Mujeres de alterne con Seguridad Social

El Tribunal Supremo ha sentenciado en reiteradas ocasiones que las "captadoras de clientes" ejercen una profesión legal.

El Tribunal Supremo ha establecido en varias sentencias que la profesión de "alternadora que procura captar clientes sirviéndose de sus atractivos físicos" es una actividad susceptible de ser objeto de contrato de trabajo.

Pese a la abundante jurisprudencia, sin embargo, sigue siendo habitual que las autoridades nieguen los permisos de trabajo y residencia a las "alternadoras" extranjeras, alegando que su oficio "no figura en la clasificación nacional de ocupaciones".

En Vigo, una hispanoamericana ha firmado contrato y ha sido dada de alta en la Seguridad Social como "camarera de alterne".

FÉLIX SORIA.- VIGO

La Oficina de Emprego de O Calvario, en Vigo, que depende de la Consellería de Familia, Fomento do Emprego, Muller e Xuventude, "visó el contrato en aplicación estricta de la legislación y normativas vigentes, por lo que actuó con rigor y con independencia de juicios morales", según ha subrayado el responsable del departamento jurídico de Equipo Integral de Asesorías (EIA).

Esta firma consultora, con sede en Vigo y delegaciones en Madrid y otras ciudades españolas, ha asumido el encargo de un grupo de propietarios de locales de alterne empeñados en normalizar las relaciones laborales de decenas de asalariados de ambos sexos.

Los años pasan y la situación, empero, es cada vez más confusa.

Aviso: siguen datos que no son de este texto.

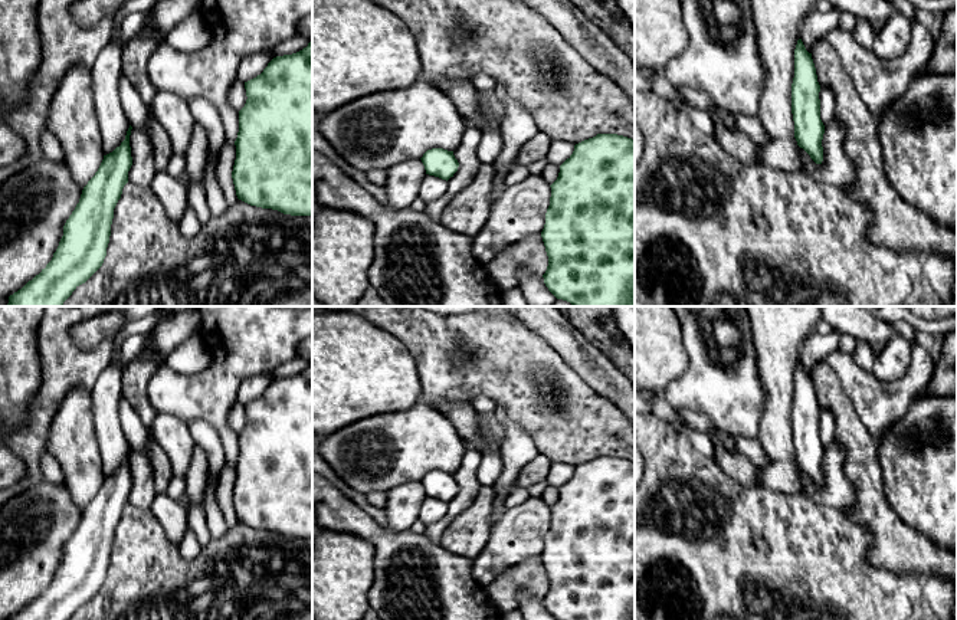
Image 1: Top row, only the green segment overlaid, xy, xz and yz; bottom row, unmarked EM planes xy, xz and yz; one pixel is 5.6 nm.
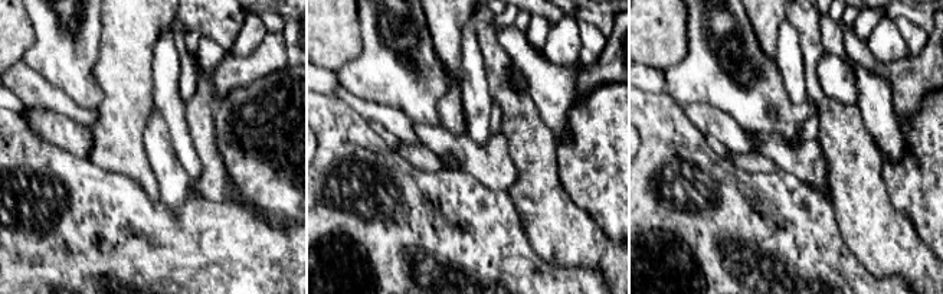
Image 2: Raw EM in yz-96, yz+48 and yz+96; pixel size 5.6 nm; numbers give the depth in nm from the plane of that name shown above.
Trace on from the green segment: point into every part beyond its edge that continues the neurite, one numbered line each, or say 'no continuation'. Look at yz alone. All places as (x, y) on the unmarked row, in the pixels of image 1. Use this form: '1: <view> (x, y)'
no continuation

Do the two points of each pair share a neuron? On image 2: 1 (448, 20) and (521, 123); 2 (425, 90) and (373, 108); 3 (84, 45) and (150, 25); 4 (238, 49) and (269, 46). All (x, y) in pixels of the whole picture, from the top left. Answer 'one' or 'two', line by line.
1: two
2: two
3: two
4: two

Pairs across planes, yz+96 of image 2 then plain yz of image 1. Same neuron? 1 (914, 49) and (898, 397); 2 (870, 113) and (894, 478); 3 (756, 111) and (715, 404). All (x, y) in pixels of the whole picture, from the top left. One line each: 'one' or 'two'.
1: one
2: two
3: one

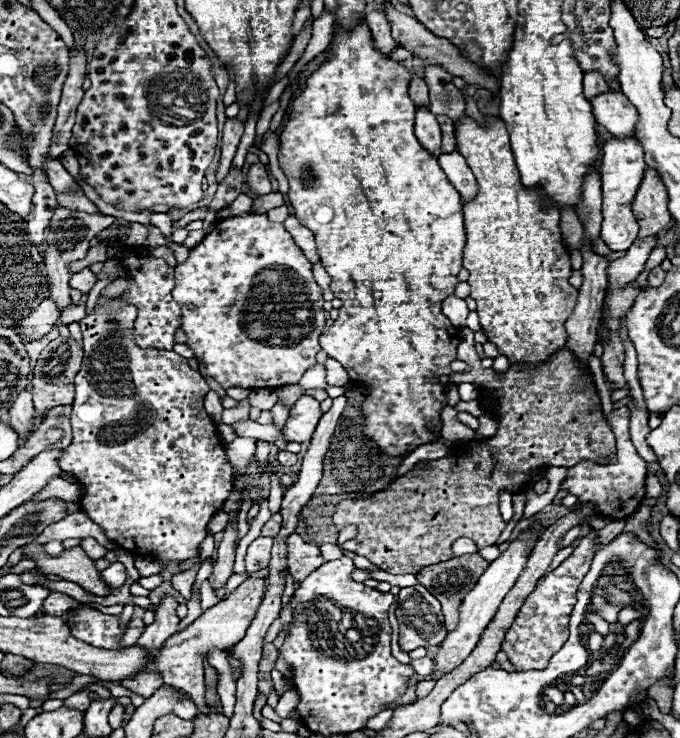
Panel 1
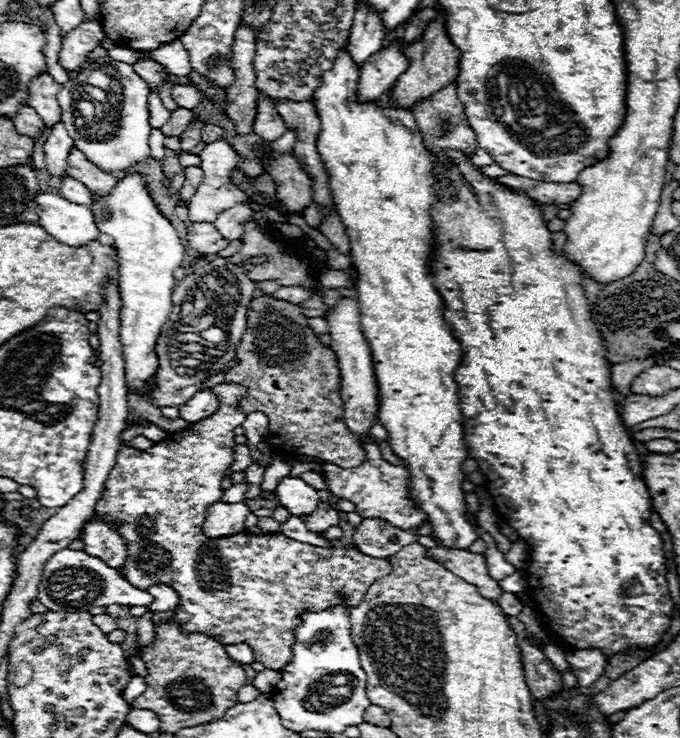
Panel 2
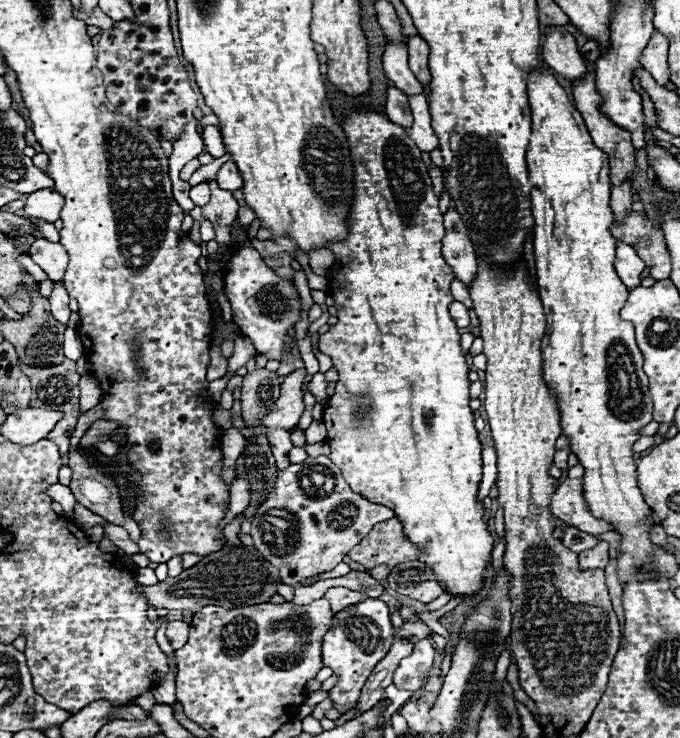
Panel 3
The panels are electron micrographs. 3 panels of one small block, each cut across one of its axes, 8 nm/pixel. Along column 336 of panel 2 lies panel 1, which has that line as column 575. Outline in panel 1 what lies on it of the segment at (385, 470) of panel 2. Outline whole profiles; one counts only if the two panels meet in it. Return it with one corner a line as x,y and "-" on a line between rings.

Unas oficinas de empleo aceptan contratos de alternadoras, y otras los rechazan. Y, para mayor desconcierto, "hay autoridades que siguen actuando como si la prostitución fuera un delito", se lamentan las mismas fuentes.

Contrato

Un ejemplo de decisión presuntamente alegal lo sufrió la joven brasileña E.M.B., que iba a ser contratada y dada de alta en la Seguridad Social como "artista animadora" en un local de Ourense.

La Subdelegación del Gobierno resolvió, con fecha 11 de octubre del 2000 (expediente número 3171/00), denegar el permiso, alegando, entre otras cosas, que el empresario contratante explota un local en el que se ejerce la prostitución.

El representante del Gobierno también respaldó su decisión con un informe policial que alude al pasado del propietario del club: "Tiene antecedentes por delitos relativos a la prostitución", dice el texto oficial, sin especificar si los antecedentes son penales o policiales.

Los letrados de AIE consideran que, aun suponiendo que el empresario hubiera sido condenado con anterioridad -fuera cual fuese el delito cometido-, la Subdelegación del Gobierno "negó el permiso de trabajo a una extranjera por circunstancias que son ajenas a la sustancia de lo solicitado".

Juicios de valor

El dictamen gubernativo, razonan los abogados, "condena el alterne e, implícitamente, hace juicios de valor morales respecto de las relaciones sexuales libres entre adultos, con independencia de que exista un interés económico de por medio, lo que contradice las sentencias del Tribunal Supremo y conculca la legalidad, pues la prostitución no está penada".